Revelation 8
“That man was singing: 'Deliver me, O Lord, from the unrighteous man!' His voice is in my ears like the sound of two stones struck together. His heart calls to me as if with three voices. The first says: 'I want to have my will in my own control, to sleep and to rise and to talk of pleasant things. I shall give to nature what it craves. I want money in my purse, soft clothes on my back. When I get these and similar things, I count them a greater happiness than all other gifts and the spiritual virtues of the soul.'
His second voice says: 'Death is not too hard, and the judgment is not so severe as is written; harsh threats are made as a warning, but mild punishments are given out of mercy. Therefore, so long as I can have my will in the present, let my soul make its passage as best it can in the future.'
The third voice says: 'God would not have redeemed us, if he had not wanted to give us heavenly things, nor would he have suffered, if he had not wanted to bring us back to our fatherland. Indeed, why did he suffer? Or who compelled him to suffer? Of course, I do not understand heavenly things except by hearsay, and I do not know for sure whether I should trust the Scriptures. If I could only have my will, I would have it instead of the heavenly kingdom.' You can see what that man's will is like and why his voice is like the sound of stones in my ears.
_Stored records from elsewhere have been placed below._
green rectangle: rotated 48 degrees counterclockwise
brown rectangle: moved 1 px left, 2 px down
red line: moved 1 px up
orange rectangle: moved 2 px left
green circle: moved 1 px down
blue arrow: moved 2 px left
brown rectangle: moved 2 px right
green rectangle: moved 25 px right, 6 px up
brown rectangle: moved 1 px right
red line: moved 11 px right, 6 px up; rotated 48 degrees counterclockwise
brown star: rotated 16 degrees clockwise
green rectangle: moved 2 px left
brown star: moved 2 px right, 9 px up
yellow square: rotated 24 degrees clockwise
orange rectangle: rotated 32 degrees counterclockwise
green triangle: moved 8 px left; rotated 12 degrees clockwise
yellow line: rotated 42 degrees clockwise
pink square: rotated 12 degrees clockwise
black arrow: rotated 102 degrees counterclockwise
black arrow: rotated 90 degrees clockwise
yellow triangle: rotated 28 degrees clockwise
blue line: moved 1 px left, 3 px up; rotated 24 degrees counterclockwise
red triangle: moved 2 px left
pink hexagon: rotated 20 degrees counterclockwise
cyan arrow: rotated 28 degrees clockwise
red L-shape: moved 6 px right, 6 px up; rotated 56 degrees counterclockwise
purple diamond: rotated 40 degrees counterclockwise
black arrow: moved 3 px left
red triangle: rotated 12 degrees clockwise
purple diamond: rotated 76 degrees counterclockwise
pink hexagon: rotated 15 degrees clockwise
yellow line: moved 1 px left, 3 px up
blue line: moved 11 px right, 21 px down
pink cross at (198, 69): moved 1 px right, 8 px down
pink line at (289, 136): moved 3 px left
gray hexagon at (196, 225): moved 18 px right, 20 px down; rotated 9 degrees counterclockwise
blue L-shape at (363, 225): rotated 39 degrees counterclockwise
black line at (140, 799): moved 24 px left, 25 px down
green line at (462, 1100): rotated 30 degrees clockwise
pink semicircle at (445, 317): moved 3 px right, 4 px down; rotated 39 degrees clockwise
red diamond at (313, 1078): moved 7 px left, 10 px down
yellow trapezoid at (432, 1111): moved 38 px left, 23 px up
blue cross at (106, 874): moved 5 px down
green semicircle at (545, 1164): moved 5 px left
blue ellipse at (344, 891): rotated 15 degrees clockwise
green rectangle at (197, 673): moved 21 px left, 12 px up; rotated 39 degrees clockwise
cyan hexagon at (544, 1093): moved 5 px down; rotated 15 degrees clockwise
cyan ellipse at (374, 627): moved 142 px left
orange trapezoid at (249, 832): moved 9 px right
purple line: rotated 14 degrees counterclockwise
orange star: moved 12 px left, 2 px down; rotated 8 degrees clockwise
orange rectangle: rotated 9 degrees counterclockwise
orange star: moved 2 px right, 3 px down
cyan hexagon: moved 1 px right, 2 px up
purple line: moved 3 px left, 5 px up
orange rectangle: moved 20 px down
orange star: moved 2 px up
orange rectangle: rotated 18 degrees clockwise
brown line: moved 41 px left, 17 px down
But, o friend, I answer your first voice: Your way does not tend toward heaven, nor is the passion of my love to your taste. Therefore hell lies open for you, and, because you love the low things of the earth, you will go to the regions below. I answer your second voice: Son, death will be hard for you, judgment unbearable, and flight impossible, unless you mend your ways. I tell your third voice: Brother, I did all my works out of love in order that you might become like me and so that, after having been turned away from me, you might return to me. But now my works are dead in you, my words are burdensome, and my way is neglected. What awaits you, therefore, is the torment and company of demons, because you turn your back on me, you trample underfoot the signs of my humility, and you do not consider how I stood on the cross in your sight and for your sake.
I stood there in three ways for your sake. First as a man, whose eye a dagger would penetrate; second, as a man whose heart would be pierced by a sword; third, as a man whose every limb would shake with the pain of pressing affliction. My passion indeed was more bitter to me than a puncture in the eye; yet I suffered it out of love. My mother's sorrow moved my heart more than my own, yet I bore it. All my inner and outer parts, too, shook for a long time from pressing pain and suffering, yet I did not give up nor retreat. Thus I stood in your sight, but you forget and neglect and scorn it all. You will therefore be thrust away like an abortion and a menstrual cloth.”